Output exactly the lines between the line that contains "ist eine Politur mit" and the last line of the material, counting both.

# Data for this exercise
┌──

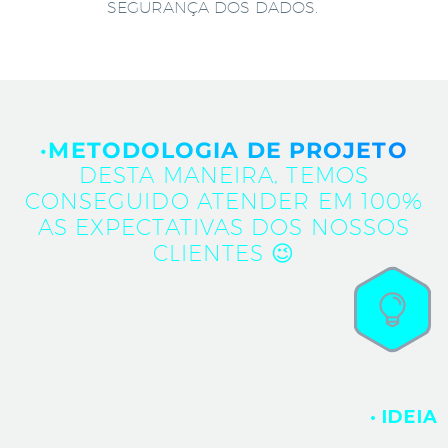
SEGURANÇA DOS DADOS.
·METODOLOGIA DE PROJETO
DESTA MANEIRA, TEMOS
CONSEGUIDO ATENDER EM 100%
AS EXPECTATIVAS DOS NOSSOS
CLIENTES 😉
· IDEIA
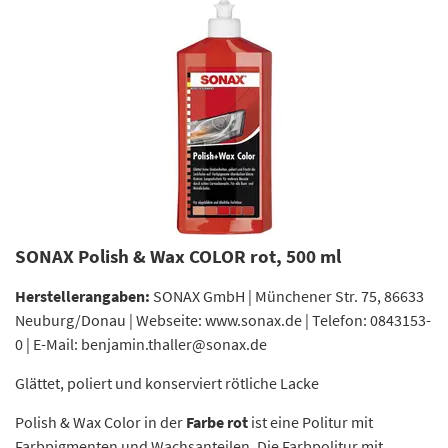
SONAX Polish & Wax COLOR rot, 500 ml
Herstellerangaben:
SONAX GmbH | Münchener Str. 75, 86633
Neuburg/Donau | Webseite: www.sonax.de | Telefon: 0843153-
0 | E-Mail: benjamin.thaller@sonax.de
Glättet, poliert und konserviert rötliche Lacke
Polish & Wax Color in der
Farbe rot
ist eine Politur mit
Farbpigmenten und Wachsanteilen. Die Farbpolitur mit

└──

# Output of the exercise
ist eine Politur mit
Farbpigmenten und Wachsanteilen. Die Farbpolitur mit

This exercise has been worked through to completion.